Fabriqué à plus de 12000 exemplaires en 1976 le Royal Flush n’est vraiment pas rare, tous les cafés de France ont eu, à un moment ou à un autre, ce flipper à disposition…

C’était la période de gloire pour Gottlieb avec un avenir sans nuages, si ce n’est la petite brèche des premiers jeux électroniques.
Et pourtant c’est le moment de sortie, en catimini, du premier flipper à utiliser la technologie électronique !

Mais ce n’est pas un « grand » qui le tente (Mirco games n’a jamais fait trembler les producteurs américains de flippers) et l’attrait en est tellement limité que ça a plutôt tendance à rassurer nos barons qui vont continuer à nous sortir, à grande fréquence, d’excellents flippers qui seront le chant du cygne de l’électro-mécanique d’après guerre.

Ce flipper est très beau, hyper coloré et, pour attirer le chaland, ce Mandrake, magicien qui a bercé la jeunesse pré-soixantehuitarde, attire l’œil en faisant penser qu’il est facile de gagner aux cartes sous le regard énamouré de la potiche de service.


Toute la difficulté de ce jeu est justement de viser à bon escient, et pas par magie, les targets qui vont bien pour faire les combinaisons qui payent le plus :

Kings or Jacks qui font 1000 points de bonus (doublés à la 2ème et 3ème bille)
Kings & Jacks qui font 2000 points de bonus (doublés à la 2ème et 3ème bille)
Three Queens qui font 3000 points de bonus (doublés à la 2ème et 3ème bille)
Full House qui fait 4000 points de bonus (doublés à la 2ème et 3ème bille)
Et enfin, la cerise sur le gâteau, le Royal Flush qui fait 5000 points de bonus (doublés à la 2ème et 3ème bille)

Ces gains se cumulent et représentent souvent une grosse partie du score final : en faisant carton plein sur la 2ème et 3ème bille, ça rapporte 60 000 points !

Il est rageant, certaines fois, d’avoir abattu un max de cibles et de n’en tirer qu’un faible profit parce que les combinaisons juteuses n’ont pas été atteintes !
A l’époque, je jouais à deux (économie…) avec un bon collègue et j’avais le côté droit, c’est-à-dire la responsabilité du lanceur ce qui est très important sur ce jeu : suivant le cas on atteint un des 3 couloirs jokers de gauche (avec une prédilection pour le blanc qui allume le couloir des 3000…), le bumper qui vaut 1000 points et qui peut en rapporter pas mal si on est habile ou le trou central si ça n’accroche pas le bumper et que la bille glisse !
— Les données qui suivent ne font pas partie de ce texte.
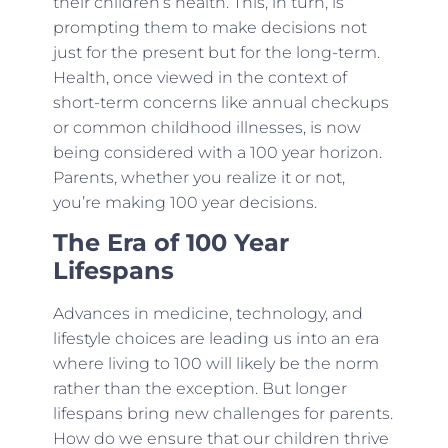
their children’s health. This, in turn, is
prompting them to make decisions not
just for the present but for the long-term.
Health, once viewed in the context of
short-term concerns like annual checkups
or common childhood illnesses, is now
being considered with a 100 year horizon.
Parents, whether you realize it or not,
you’re making 100 year decisions.
The Era of 100 Year
Lifespans
Advances in medicine, technology, and
lifestyle choices are leading us into an era
where living to 100 will likely be the norm
rather than the exception. But longer
lifespans bring new challenges for parents.
How do we ensure that our children thrive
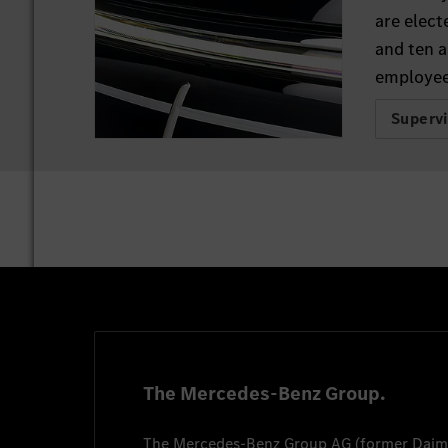
are elect
and ten a
employee
Superv
The Mercedes-Benz Group.
The
Mercedes-Benz Group AG
(former
Daim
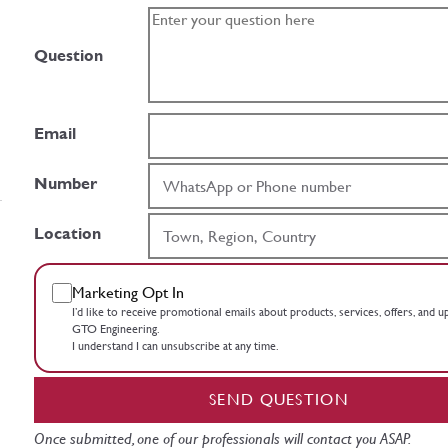
Question
Email
Number
Location
Marketing Opt In
I’d like to receive promotional emails about products, services, offers, and 
GTO Engineering.
I understand I can unsubscribe at any time.
SEND QUESTION
Once submitted, one of our professionals will contact you ASAP.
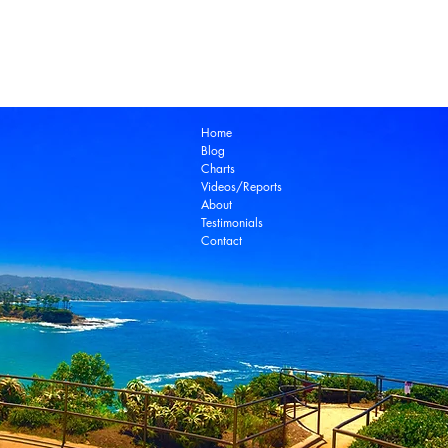
Laguna Beach Real Estate Zillow
Laguna Be
Laguna Niguel Real Estate
Laguna Woods Re
Ocean View Real Estate
Open House
Real E
laguna beach real estate
Home
Blog
Charts
Videos/Reports
About
Testimonials
Contact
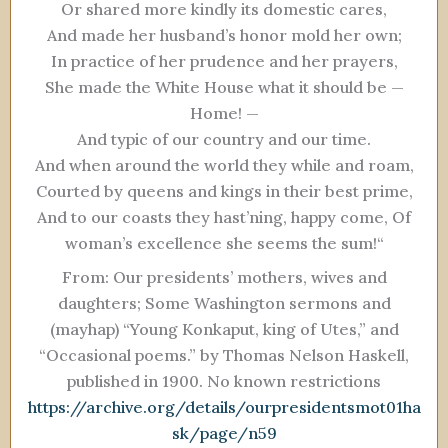
Or shared more kindly its domestic cares,
And made her husband’s honor mold her own;
In practice of her prudence and her prayers,
She made the White House what it should be —
Home! —
And typic of our country and our time.
And when around the world they while and roam,
Courted by queens and kings in their best prime,
And to our coasts they hast’ning, happy come, Of
woman’s excellence she seems the sum!“
From: Our presidents’ mothers, wives and
daughters; Some Washington sermons and
(mayhap) “Young Konkaput, king of Utes,” and
“Occasional poems.” by Thomas Nelson Haskell,
published in 1900. No known restrictions
https://archive.org/details/ourpresidentsmot01ha
sk/page/n59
Chaque couloir joker est doublé par une target de la même couleur qui permet (lorsque les 3 sont faits) l’allumage du special dans l’éjecteur qui est longé par un couloir où se trouve le contact ouvrant le portillon de droite.

Ce jeu est plaisant avec suffisamment d’intérêt pour que l’on continue à y glisser une pièce d’un franc quand on passe devant, la bille circule facilement et est même rapide, parfois trop car une partie peut durer moins d’une minute !
Quand on le connaît bien il y a moyen de faire des scores extraordinaires (plusieurs centaines de milliers…) grâce aux bonus de fin de bille et lorsque l’on a abattu toutes les targets, il y a derrière des cibles rectangulaires qui valent 500 ou 3000 points mais cette dernière, au centre, bien que nettement plus intéressante, présente un danger certain de sortie entre les flippers…
Côté restauration, ce flipper étant un grand classique de chez Gottlieb, il n’y a aucun problème technique et seule l’esthétique nécessitera d’y passer du temps !

A domicile, ce flipper présente toutes les caractéristiques nécessaires pour faire un succès : il est très abordable en technique de jeu pour un néophyte ou un enfant, attirant par son graphisme, ses couleurs et son thème et tentera toujours le joueur confirmé par le défit permanent qu’il représente.
Si le xylophone est présent, il ne reste qu’à mettre un vynil en fond sonore, servir le pastaga au comptoir et vous avez inventé la machine à remonter le temps !!!